Les confessions de l'ombre

Boussel Pierre - Chouet Alain

KERO

La première année, j'ai dormi les yeux ouverts. Le repos ne voulait plus de moi. Je marchais pieds nus sur les tommettes de la villa Nejma, errant dans l'immensité de pièces désertes. La nuit, j'allumais des bougies pour réapprendre à vivre normalement, rayer de ma mémoire les pays en guerre où les ombres aux fenêtres tombent d'un claquement de culasse. Il m'arrivait de m'asseoir par terre et de regarder le combiné téléphonique qui ne sonnait plus. Moi qui avais cru survivre au chaos sans égratignures, je bataillais contre mes vieux démons, certains en armes, d'autres en larmes, le tout-venant de l'humanité qui, quinze années durant, avait jalonné mes états de service.
Je ne m'endormais jamais avant le lever du jour. Seul le ronron de Tanger m'apaisait, le pas des dromadaires qui se frottaient contre la palissade du jardin, la bonne de la villa du voisin qui jacassait plus fort que son poste radio.
D'entrave au sommeil, je n'en vivais qu'une, l'aboiement de chiens malingres se chamaillant ma poubelle éventrée. À l'époque, un policier les «nettoyait» pour trois cents dirhams l'unité. Malgré l'agacement, je n'ai jamais eu recours à ses services. La gêne occasionnée était peu de chose pour mes oreilles sujettes aux acouphènes, un sifflement permanent contracté lors d'une mission en Serbie.

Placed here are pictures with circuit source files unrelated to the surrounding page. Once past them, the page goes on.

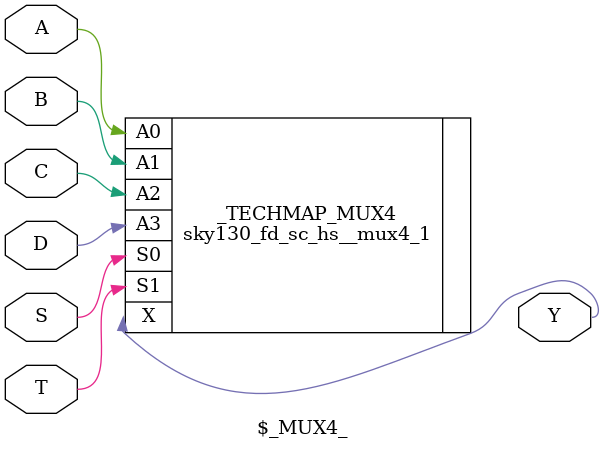
<source format=v>

module \$_MUX4_ (
    output Y,
    input A,
    input B,
    input C,
    input D,
    input S,
    input T
    );
  sky130_fd_sc_hs__mux4_1 _TECHMAP_MUX4 (
      .X(Y),
      .A0(A),
      .A1(B),
      .A2(C),
      .A3(D),
      .S0(S),
      .S1(T)
  );
endmodule
</source>
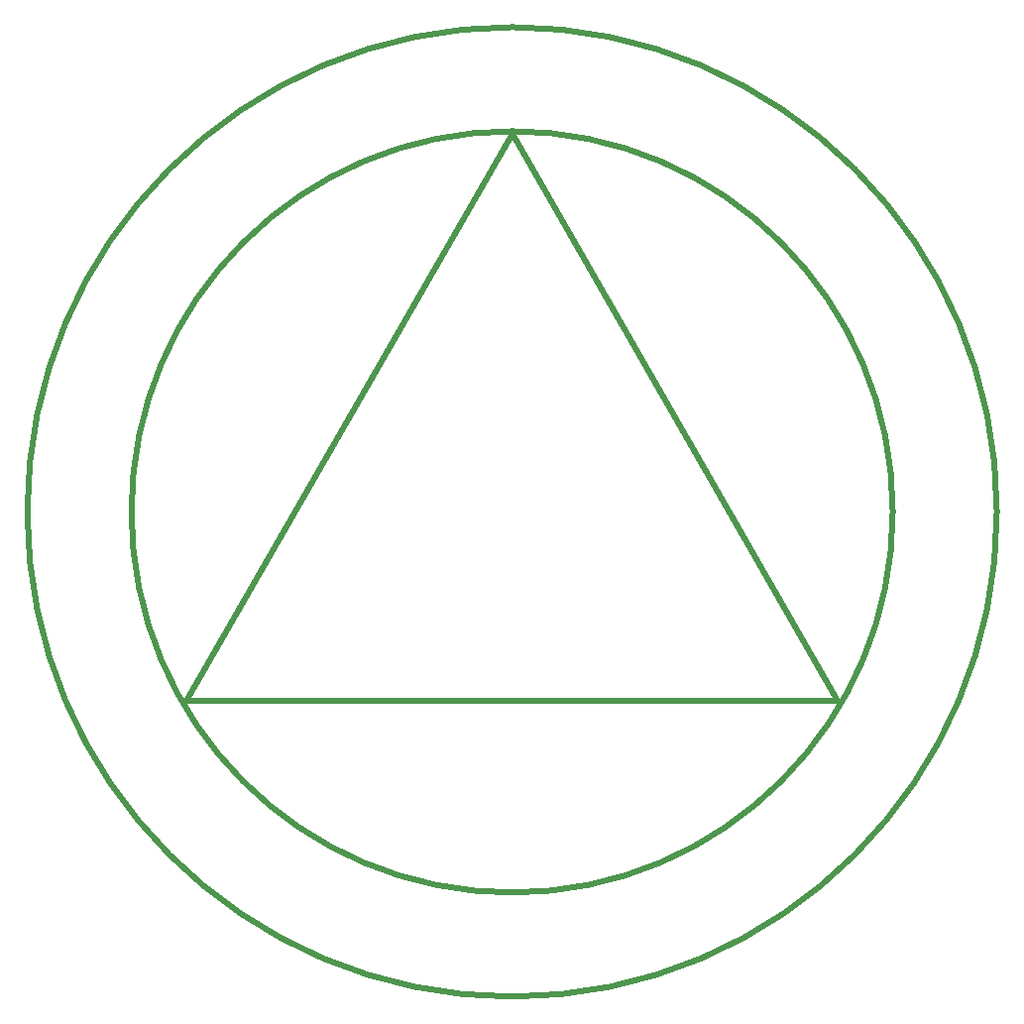
<source format=gbr>
G04 #@! TF.GenerationSoftware,KiCad,Pcbnew,(5.1.5)-3*
G04 #@! TF.CreationDate,2020-06-18T20:37:17+02:00*
G04 #@! TF.ProjectId,psithemius_top,70736974-6865-46d6-9975-735f746f702e,12*
G04 #@! TF.SameCoordinates,Original*
G04 #@! TF.FileFunction,Legend,Top*
G04 #@! TF.FilePolarity,Positive*
%FSLAX46Y46*%
G04 Gerber Fmt 4.6, Leading zero omitted, Abs format (unit mm)*
G04 Created by KiCad (PCBNEW (5.1.5)-3) date 2020-06-18 20:37:17*
%MOMM*%
%LPD*%
G04 APERTURE LIST*
%ADD10C,0.508000*%
G04 APERTURE END LIST*
D10*
X143002000Y-101600000D02*
G75*
G03X143002000Y-101600000I-41402000J0D01*
G01*
X134112000Y-101600000D02*
G75*
G03X134112000Y-101600000I-32512000J0D01*
G01*
X73787000Y-117729000D02*
X101600000Y-69342000D01*
X129413000Y-117729000D02*
X73787000Y-117729000D01*
X101600000Y-69342000D02*
X129413000Y-117729000D01*
M02*

</source>
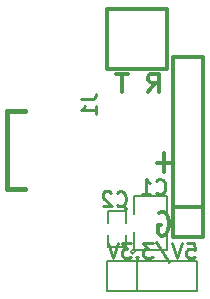
<source format=gbo>
G04 (created by PCBNEW (2013-04-19 BZR 4011)-stable) date 27/09/2013 13:49:53*
%MOIN*%
G04 Gerber Fmt 3.4, Leading zero omitted, Abs format*
%FSLAX34Y34*%
G01*
G70*
G90*
G04 APERTURE LIST*
%ADD10C,2.3622e-006*%
%ADD11C,0.012*%
%ADD12C,0.01*%
%ADD13C,0.005*%
%ADD14C,0.015*%
%ADD15C,0.006*%
G04 APERTURE END LIST*
G54D10*
G54D11*
X63438Y-40519D02*
X62981Y-40519D01*
X63209Y-40823D02*
X63209Y-40214D01*
X63032Y-42191D02*
X63090Y-42153D01*
X63175Y-42153D01*
X63261Y-42191D01*
X63318Y-42268D01*
X63347Y-42344D01*
X63375Y-42496D01*
X63375Y-42610D01*
X63347Y-42763D01*
X63318Y-42839D01*
X63261Y-42915D01*
X63175Y-42953D01*
X63118Y-42953D01*
X63032Y-42915D01*
X63004Y-42877D01*
X63004Y-42610D01*
X63118Y-42610D01*
X62674Y-38152D02*
X62890Y-37867D01*
X63045Y-38152D02*
X63045Y-37552D01*
X62797Y-37552D01*
X62735Y-37581D01*
X62705Y-37610D01*
X62674Y-37667D01*
X62674Y-37752D01*
X62705Y-37810D01*
X62735Y-37838D01*
X62797Y-37867D01*
X63045Y-37867D01*
X61993Y-37552D02*
X61621Y-37552D01*
X61807Y-38152D02*
X61807Y-37552D01*
G54D12*
X63966Y-43202D02*
X64204Y-43202D01*
X64228Y-43440D01*
X64204Y-43416D01*
X64157Y-43392D01*
X64038Y-43392D01*
X63990Y-43416D01*
X63966Y-43440D01*
X63942Y-43488D01*
X63942Y-43607D01*
X63966Y-43654D01*
X63990Y-43678D01*
X64038Y-43702D01*
X64157Y-43702D01*
X64204Y-43678D01*
X64228Y-43654D01*
X63800Y-43202D02*
X63633Y-43702D01*
X63466Y-43202D01*
X62942Y-43178D02*
X63371Y-43821D01*
X62823Y-43202D02*
X62514Y-43202D01*
X62680Y-43392D01*
X62609Y-43392D01*
X62561Y-43416D01*
X62538Y-43440D01*
X62514Y-43488D01*
X62514Y-43607D01*
X62538Y-43654D01*
X62561Y-43678D01*
X62609Y-43702D01*
X62752Y-43702D01*
X62800Y-43678D01*
X62823Y-43654D01*
X62300Y-43654D02*
X62276Y-43678D01*
X62300Y-43702D01*
X62323Y-43678D01*
X62300Y-43654D01*
X62300Y-43702D01*
X62109Y-43202D02*
X61800Y-43202D01*
X61966Y-43392D01*
X61895Y-43392D01*
X61847Y-43416D01*
X61823Y-43440D01*
X61800Y-43488D01*
X61800Y-43607D01*
X61823Y-43654D01*
X61847Y-43678D01*
X61895Y-43702D01*
X62038Y-43702D01*
X62085Y-43678D01*
X62109Y-43654D01*
X61657Y-43202D02*
X61490Y-43702D01*
X61323Y-43202D01*
G54D13*
X61990Y-42070D02*
G75*
G03X61990Y-42070I-50J0D01*
G74*
G01*
X61940Y-42520D02*
X61940Y-42120D01*
X61940Y-42120D02*
X61340Y-42120D01*
X61340Y-42120D02*
X61340Y-42520D01*
X61340Y-42920D02*
X61340Y-43320D01*
X61340Y-43320D02*
X61940Y-43320D01*
X61940Y-43320D02*
X61940Y-42920D01*
G54D14*
X57980Y-41399D02*
X58571Y-41399D01*
X57980Y-38801D02*
X58571Y-38801D01*
X57980Y-41399D02*
X57980Y-38801D01*
G54D13*
X62230Y-43490D02*
G75*
G03X62230Y-43490I-70J0D01*
G74*
G01*
X63310Y-42840D02*
X63310Y-43440D01*
X63310Y-43440D02*
X62210Y-43440D01*
X62210Y-43440D02*
X62210Y-42840D01*
X62210Y-42240D02*
X62210Y-41640D01*
X62210Y-41640D02*
X63310Y-41640D01*
X63310Y-41640D02*
X63310Y-42240D01*
G54D15*
X61300Y-43800D02*
X61300Y-44800D01*
X61300Y-44800D02*
X64300Y-44800D01*
X64300Y-44800D02*
X64300Y-43800D01*
X64300Y-43800D02*
X61300Y-43800D01*
X62300Y-44800D02*
X62300Y-43800D01*
G54D11*
X63510Y-43000D02*
X64510Y-43000D01*
X64510Y-43000D02*
X64510Y-37000D01*
X64510Y-37000D02*
X63510Y-37000D01*
X63510Y-37000D02*
X63510Y-43000D01*
X63510Y-42000D02*
X64510Y-42000D01*
X61310Y-37400D02*
X63310Y-37400D01*
X63310Y-37400D02*
X63310Y-35400D01*
X63310Y-35400D02*
X61310Y-35400D01*
X61310Y-35400D02*
X61310Y-37400D01*
G54D12*
X61633Y-41934D02*
X61657Y-41958D01*
X61728Y-41982D01*
X61776Y-41982D01*
X61847Y-41958D01*
X61895Y-41910D01*
X61919Y-41863D01*
X61942Y-41768D01*
X61942Y-41696D01*
X61919Y-41601D01*
X61895Y-41553D01*
X61847Y-41506D01*
X61776Y-41482D01*
X61728Y-41482D01*
X61657Y-41506D01*
X61633Y-41530D01*
X61442Y-41530D02*
X61419Y-41506D01*
X61371Y-41482D01*
X61252Y-41482D01*
X61204Y-41506D01*
X61180Y-41530D01*
X61157Y-41577D01*
X61157Y-41625D01*
X61180Y-41696D01*
X61466Y-41982D01*
X61157Y-41982D01*
X60432Y-38413D02*
X60789Y-38413D01*
X60860Y-38389D01*
X60908Y-38341D01*
X60932Y-38270D01*
X60932Y-38222D01*
X60932Y-38913D02*
X60932Y-38627D01*
X60932Y-38770D02*
X60432Y-38770D01*
X60503Y-38722D01*
X60551Y-38675D01*
X60575Y-38627D01*
X62943Y-41524D02*
X62967Y-41548D01*
X63038Y-41572D01*
X63086Y-41572D01*
X63157Y-41548D01*
X63205Y-41500D01*
X63229Y-41453D01*
X63252Y-41358D01*
X63252Y-41286D01*
X63229Y-41191D01*
X63205Y-41143D01*
X63157Y-41096D01*
X63086Y-41072D01*
X63038Y-41072D01*
X62967Y-41096D01*
X62943Y-41120D01*
X62467Y-41572D02*
X62752Y-41572D01*
X62610Y-41572D02*
X62610Y-41072D01*
X62657Y-41143D01*
X62705Y-41191D01*
X62752Y-41215D01*
M02*

</source>
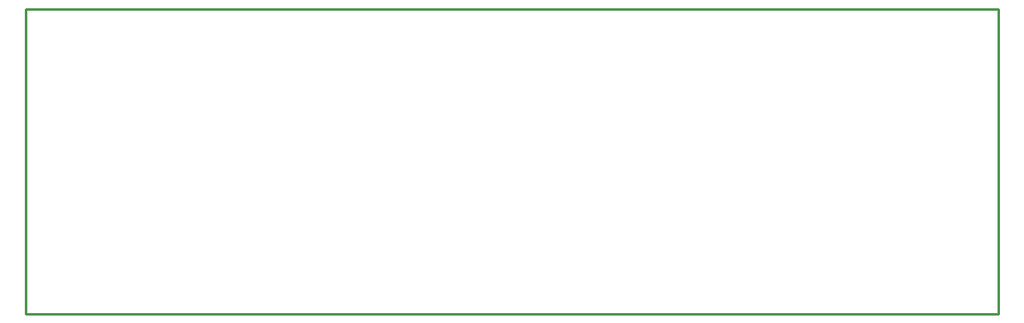
<source format=gko>
G04 Layer: BoardOutlineLayer*
G04 EasyEDA Pro v2.0.25.bcaee6, 2025-12-15 15:41:01*
G04 Gerber Generator version 0.3*
G04 Scale: 100 percent, Rotated: No, Reflected: No*
G04 Dimensions in millimeters*
G04 Leading zeros omitted, absolute positions, 3 integers and 3 decimals*
%FSLAX33Y33*%
%MOMM*%
%ADD10C,0.254*%
G75*


G04 Rect Start*
G54D10*
G01X0Y-64733D02*
G01X0Y-96000D01*
G01X99500D01*
G01Y-64733D01*
G01X0D01*
G04 Rect End*

M02*

</source>
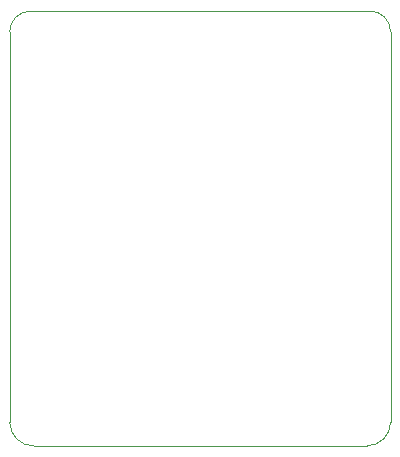
<source format=gbr>
%TF.GenerationSoftware,Altium Limited,Altium Designer,20.0.13 (296)*%
G04 Layer_Color=0*
%FSLAX25Y25*%
%MOIN*%
%TF.FileFunction,Profile,NP*%
%TF.Part,Single*%
G01*
G75*
%TA.AperFunction,Profile*%
%ADD116C,0.00100*%
D116*
X-0Y8000D02*
X0Y138000D01*
D02*
G02*
X7000Y145000I7000J0D01*
G01*
X120000D01*
D02*
G02*
X127000Y138000I0J-7000D01*
G01*
Y8000D01*
D02*
G02*
X119000Y-0I-8000J0D01*
G01*
Y0D01*
X8000D01*
D02*
G02*
X-0Y8000I-0J8000D01*
G01*
%TF.MD5,1384c07516e5da079b0af7a0bd9ab77a*%
M02*

</source>
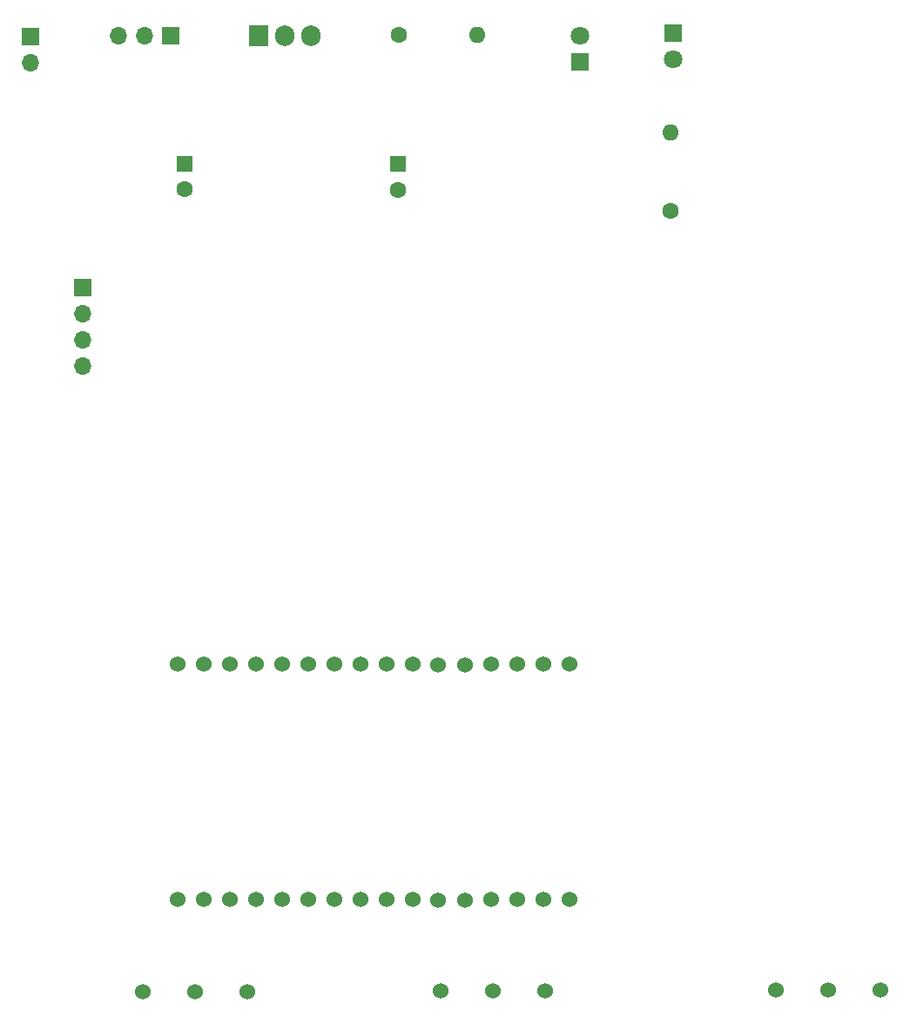
<source format=gbr>
%TF.GenerationSoftware,KiCad,Pcbnew,(6.0.1)*%
%TF.CreationDate,2022-11-21T11:05:35+09:00*%
%TF.ProjectId,controller,636f6e74-726f-46c6-9c65-722e6b696361,rev?*%
%TF.SameCoordinates,Original*%
%TF.FileFunction,Soldermask,Top*%
%TF.FilePolarity,Negative*%
%FSLAX46Y46*%
G04 Gerber Fmt 4.6, Leading zero omitted, Abs format (unit mm)*
G04 Created by KiCad (PCBNEW (6.0.1)) date 2022-11-21 11:05:35*
%MOMM*%
%LPD*%
G01*
G04 APERTURE LIST*
%ADD10C,1.524000*%
%ADD11R,1.800000X1.800000*%
%ADD12C,1.800000*%
%ADD13R,1.600000X1.600000*%
%ADD14C,1.600000*%
%ADD15R,1.700000X1.700000*%
%ADD16O,1.700000X1.700000*%
%ADD17O,1.600000X1.600000*%
%ADD18R,1.905000X2.000000*%
%ADD19O,1.905000X2.000000*%
G04 APERTURE END LIST*
D10*
%TO.C,U4*%
X95940000Y-119880000D03*
X101020000Y-119880000D03*
X106100000Y-119880000D03*
%TD*%
D11*
%TO.C,D2*%
X147510000Y-26770000D03*
D12*
X147510000Y-29310000D03*
%TD*%
D13*
%TO.C,C2*%
X120680000Y-39477349D03*
D14*
X120680000Y-41977349D03*
%TD*%
D15*
%TO.C,U7*%
X90060000Y-51430000D03*
D16*
X90060000Y-53970000D03*
X90060000Y-56510000D03*
X90060000Y-59050000D03*
%TD*%
D11*
%TO.C,D1*%
X138380000Y-29530000D03*
D12*
X138380000Y-26990000D03*
%TD*%
D15*
%TO.C,U1*%
X98580000Y-27030000D03*
D16*
X96040000Y-27030000D03*
X93500000Y-27030000D03*
%TD*%
D15*
%TO.C,J1*%
X84980000Y-27055000D03*
D16*
X84980000Y-29595000D03*
%TD*%
D10*
%TO.C,U6*%
X157490000Y-119710000D03*
X162570000Y-119710000D03*
X167650000Y-119710000D03*
%TD*%
D13*
%TO.C,C1*%
X99980000Y-39430000D03*
D14*
X99980000Y-41930000D03*
%TD*%
%TO.C,R1*%
X147210000Y-44045000D03*
D17*
X147210000Y-36425000D03*
%TD*%
D14*
%TO.C,R2*%
X120770000Y-26930000D03*
D17*
X128390000Y-26930000D03*
%TD*%
D10*
%TO.C,U2*%
X129760000Y-88070000D03*
X132300000Y-88070000D03*
X99280000Y-110930000D03*
X127219999Y-88130000D03*
X119600000Y-88070000D03*
X127219999Y-110990000D03*
X129760000Y-110930000D03*
X124639999Y-110990000D03*
X134840000Y-88070000D03*
X124639999Y-88130000D03*
X122140000Y-88070000D03*
X117060000Y-88070000D03*
X114520000Y-88070000D03*
X111980000Y-88070000D03*
X104360000Y-88070000D03*
X101820000Y-88070000D03*
X117060000Y-110930000D03*
X119600000Y-110930000D03*
X122140000Y-110930000D03*
X111980000Y-110930000D03*
X114520000Y-110930000D03*
X109440000Y-110930000D03*
X137380000Y-110930000D03*
X132300000Y-110930000D03*
X99280000Y-88070000D03*
X137380000Y-88070000D03*
X101820000Y-110930000D03*
X109440000Y-88070000D03*
X106900000Y-88070000D03*
X134840000Y-110930000D03*
X106900000Y-110930000D03*
X104360000Y-110930000D03*
%TD*%
%TO.C,U5*%
X124830000Y-119810000D03*
X129910000Y-119810000D03*
X134990000Y-119810000D03*
%TD*%
D18*
%TO.C,U3*%
X107140000Y-27030000D03*
D19*
X109680000Y-27030000D03*
X112220000Y-27030000D03*
%TD*%
M02*

</source>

Une mitrailleuse m'a massacré le tympan gauche.
Avec le temps, mon sommeil s'est régulé. Désormais, je dors la nuit et émerge à l'heure orientale, vers 10 heures, dans une petite maison au toit pointu, relique des années fastes de Tanger. Les murs y sont de briques pleines et les chambres de taille humaine, rien de comparable avec le palais d'à côté. Un baron de la drogue s'est fait construire mille cinq cents mètres carrés de labyrinthes miellés d'arabesques et de moulures rococo où il fume des joints en tripotant sa bonne.
Pendant que le café coule en cuisine, je pioche dans le réfrigérateur une carotte croquante. Les matins de fringale, je grille une sole sur le barbecue de la terrasse, heureux de manger en vrac dans ce Maroc où la gourmandise est une vertu. Les étals des souks ne cessent d'éveiller l'appétit. Saint-pierre, loup, espadon, merlan. On y trouve même des espèces inconnues.
- Quel est ce poisson? demandai-je, hier, à mon poissonnier.
- Le cousin de la dorade.
- Qui ça?
- Son cousin.
- Tu plaisantes?
- Non, je te jure. Ils nagent ensemble. On ne peut pas les séparer. Si tu ne me crois pas, y a pas de problème. Je te donne du requin.
Le réchauffement climatique ayant tiédi les eaux méditerranéennes, des squales croisent au large.
- OK pour des ailerons.
- Trois cents grammes?
- Yallah!
Retrouver une alimentation saine aura été une renaissance, après quinze années de sandwichs et de plateaux-repas sur Air France. Je ne me lasse pas du marché du Grand Socco où les arômes se mêlent et s'emmêlent. Les expats - comprenez les expatriés français de Tanger - s'y rendent peu. Ils préfèrent les supérettes des nouveaux quartiers, modernes mais risquées. Le mois dernier, l'épouse du consul a acheté un sachet de crevettes congelées. Il lui en a coûté une gastro. Vérification faite, le marchand coupait son congélateur la nuit pour économiser l'électricité.